Ce terme d’ « entre-technique » est pour moi une aide importante pour comprendre ce qu’est l’aïkido.
En effet, le niveau de notre art a énormément progressé techniquement, mais je trouve que le temps qui s’écoule entre deux techniques est toujours mal interprété.
Pour moi, il est très important de mettre ce temps de « non-contact » avec le partenaire à se préparer à toute demande qu’Uke nous proposera. Il est indispensable de maintenir cet effort d’attention pour que le corps garde le même rythme que celui d’Uke.
Une attaque, ce n’est pas seulement un contact entre deux partenaires, mais une évaluation permanente de la distance, de la façon dont Uke se relève et se prépare à « attaquer ».
Pour moi aujourd’hui, il n’y a qu’une attaque entre Tori et Uke: la première. Toutes les autres vont découler de la façon dont Tori a projeté ou immobilisé Uke. En fonction de la force de la projection, de la douleur engendrée par une torsion du poignet, Uke ne retournera pas vers Tori de la même manière. Il est donc indispensable que Tori se polarise sur la fin de la technique de façon à se concentrer sur la manière d’appréhender ce nouveau contact que la projection ou l’immobilisation va influencer. Il faut faire l’effort pendant le temps de repos car, à l’effort, le corps sait exactement ce qu’il doit faire.
L’attitude de Tori et Uke est déterminante pour le suivi des techniques. En japonais : ki nagare (laisser couler le souffle) évoque la rivière où l’eau ne s’arrête jamais et n’est jamais arrêtée. Seuls les obstacles ralentissent son rythme et deviennent sa direction. Uke est « nos obstacles » et il nous faut trouver le rythme juste, la vitesse adaptée pour ne pas briser ce ki (souffle) qui vit en nous et nous porte à aller de l’avant. Il n’y a pour moi qu’un moyen de rester dans ce rythme, de ne pas sanctionner Uke quand on est surpris, c’est de porter son attention dans les temps de repos, les temps de non-contact.
Non-contact est ici employé dans son acception physique, car il est bien évident qu’il doit toujours y avoir un contact visuel, auditif et peut-être olfactif entre les deux partenaires.

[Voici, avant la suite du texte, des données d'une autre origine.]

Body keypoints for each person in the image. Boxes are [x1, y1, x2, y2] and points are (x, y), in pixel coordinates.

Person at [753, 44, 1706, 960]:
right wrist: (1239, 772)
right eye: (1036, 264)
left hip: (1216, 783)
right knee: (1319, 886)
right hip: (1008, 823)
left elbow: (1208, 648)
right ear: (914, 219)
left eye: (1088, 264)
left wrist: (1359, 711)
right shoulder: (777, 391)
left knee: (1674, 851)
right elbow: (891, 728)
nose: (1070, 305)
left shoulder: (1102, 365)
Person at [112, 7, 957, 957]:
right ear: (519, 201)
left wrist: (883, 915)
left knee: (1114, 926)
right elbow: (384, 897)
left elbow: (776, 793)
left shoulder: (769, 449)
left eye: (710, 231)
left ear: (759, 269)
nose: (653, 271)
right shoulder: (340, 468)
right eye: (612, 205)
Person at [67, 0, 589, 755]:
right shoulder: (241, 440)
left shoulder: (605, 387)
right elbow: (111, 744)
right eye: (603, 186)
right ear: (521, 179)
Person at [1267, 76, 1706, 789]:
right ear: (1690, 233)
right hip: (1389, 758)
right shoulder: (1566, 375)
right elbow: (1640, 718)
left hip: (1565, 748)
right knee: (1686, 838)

C’est pourquoi je pense que tous les pratiquants devraient laisser tomber l’objectif de « réussir une technique » mais bien plutôt se focaliser sur ce temps de « non-contact » afin de mettre dans la pratique une sensation de réflexion à la place d’une volonté de résultat. Mettre en action tous nos sens afin de maintenir la beauté, la droiture et l’honnêteté de notre art.